Many labels have been central to the election conversation.  Early on, we heard the hot-button words that cause schisms – racism, sexism, and ageism – generate lively discussion and breed anger, distrust, fear and resentment.  Labels based on economic status, such as middle class and wealthy, were comparatively unobjectionable until America met Joe the Plumber and a single question ignited class warfare.

With savings vanishing and debt growing, the economically based “isms” – capitalism, socialism, elitism and even fascism – have generated an unsettling firestorm within the electorate, fueled by fear of many unknowns.  Interestingly, the emotionally laden labels that define us by our beliefs about life and death, guns and education, have been largely subjugated in this time of economic distress.

While I recognize their utility, I find the labels troubling.  I am exasperated by two that have been used ad nauseam: “ordinary folks” and “working folks.” Webster’s defines “ordinary” as unexceptional or common. Politicians, pundits and journalists condescendingly refer to ordinary folks, the middle class and Joe Sixpack as if they are the same, but of lower stature than they are.

Is the highly challenged, low-wage-earning Arc member who has been trained to hold a job – an extraordinary feat, in my view – one of the ordinary folks? Does the middle-class mother of five (whose Down syndrome son is one for whom Arc advocates) ascend from or retain her ordinary folk status when she runs for vice president? Is the millionaire next door who drinks beer and watches NASCAR one of the wealthy or one of the ordinary folks?

What about working folks, those engaged in doing paid work? The rhetoric implies that people who hold jobs work (no argument there) and those who provide jobs do not work.

Yet, the employers I know work long hours to not only support their families but also to keep the economic engine going. They are doctors who went into debt and acquired pagers so they would be only a phone call away when we needed them.
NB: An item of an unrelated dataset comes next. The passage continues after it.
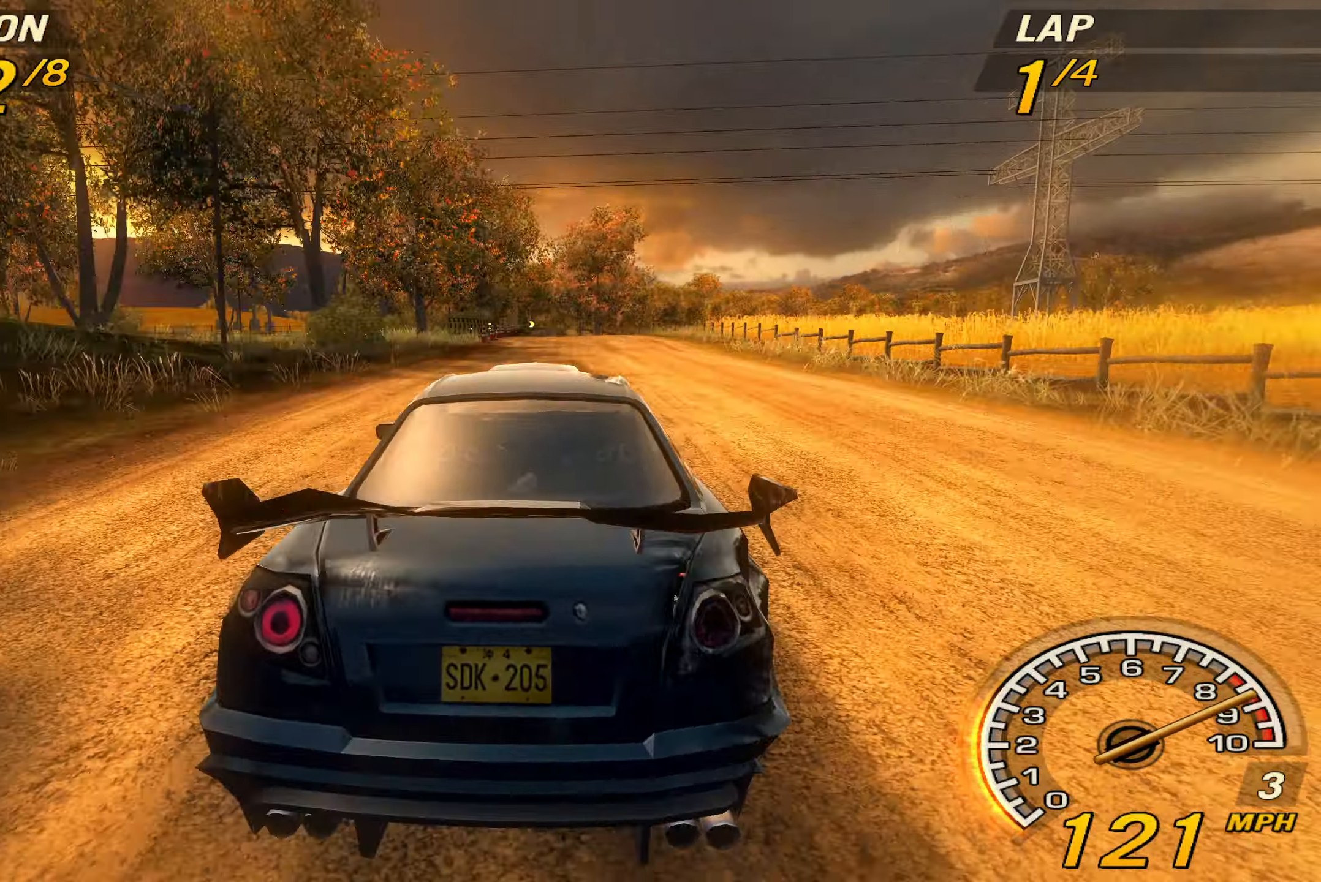
{"buttons": [], "left_stick": "center", "events": []}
They are accountants like my brother, who during tax season, wakes at 4:30 a.m., works a full day at the office, then prepares tax returns at home while his wife, a pharmaceutical rep, completes paperwork after visiting doctors all day. They are lawyers, like my husband, who sleeps with his BlackBerry on the nightstand because work never ends on a lawsuit that consumes him but generates significant revenue that supports the small business of which he is part owner.
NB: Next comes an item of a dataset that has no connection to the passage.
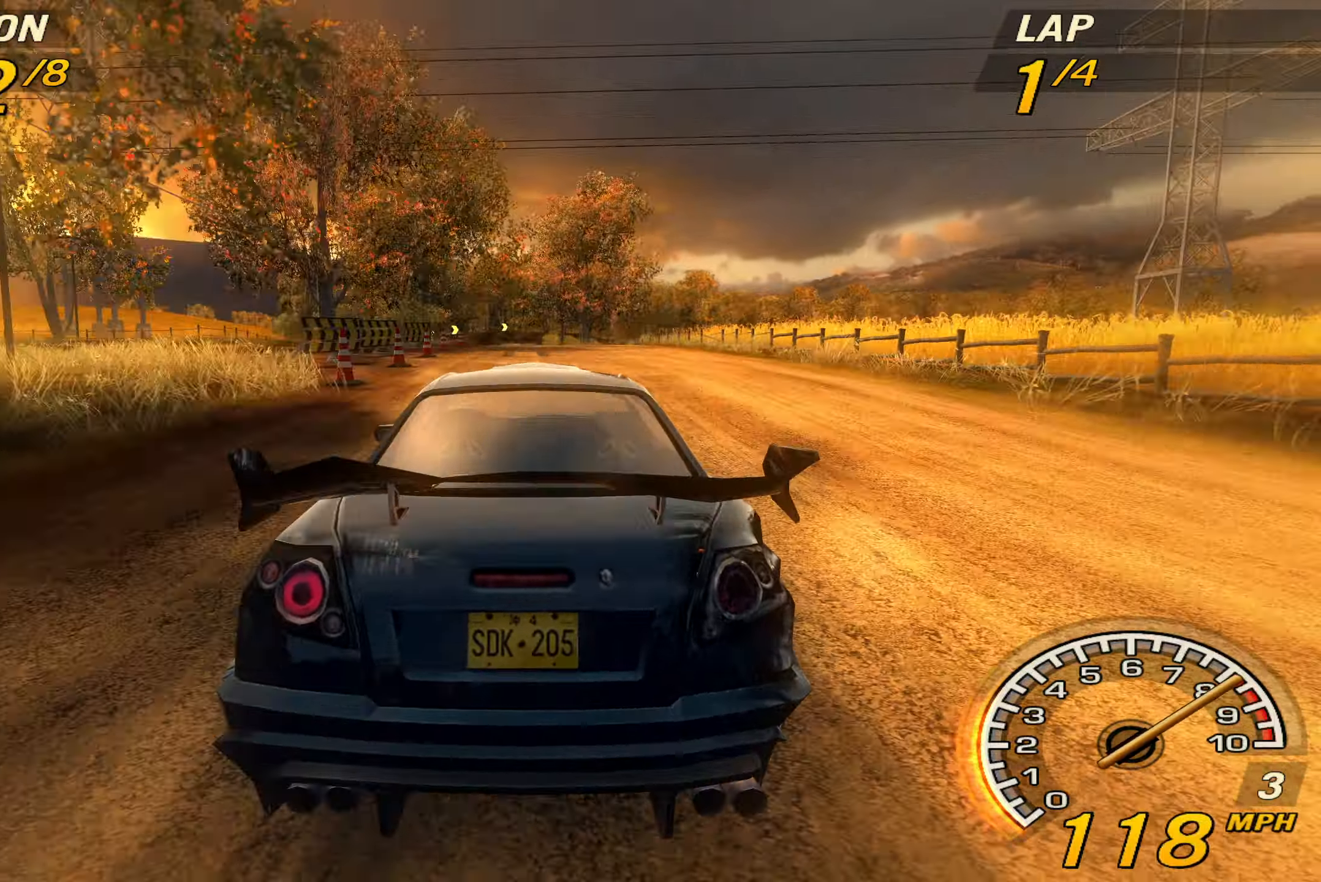
{"buttons": [], "left_stick": "left", "events": [[367, "left_stick", "left"]]}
They are also guys without ties, like landscapers who hire college students to work during a short season, or computer geeks who save us when we fail to back up our systems. They are moms who run successful home-based businesses, selling supplements or skin care, often providing earning opportunities for others who work with them.

With income as the measure, some of these folks would be considered wealthy, although they may beg to differ. What do the wealthy do? Many are business owners – large and small – who create jobs. They not only pay their employees’ salaries, they also pay or contribute to other mandatory and discretionary benefits: health, dental, life, disability, workers compensation, unemployment, Social Security and retirement.

They contribute to economic growth and a larger tax base by retaining other service providers, like public relations, advertising, printing, accounting and insurance firms; by purchasing office supplies and computers; and by treating employees to bagels on Tuesday mornings and beer on Friday afternoons. The wealthy support organizations like Arc by donating time, talent and money, and embracing its goal of fighting derogatory language that denigrates its members.

The “r word” demoralizes and isolates people with disabilities, and undermines efforts toward self-reliance. Labels that accentuate our economic status polarize us into haves and have-not, vitalizing some and disheartening others. The label-ridden, fever-pitched political discourse about how much we earn, how much we pay in taxes and how we fulfill our obligations as taxpayers has generated palpable anger and resentment. So, in keeping with the 2008 election mantra – time for change – I suggest we follow the example of Arc’s People First performers and push back against labels that brand us without regard for our inherently complex nature. For, as they so aptly noted, words matter.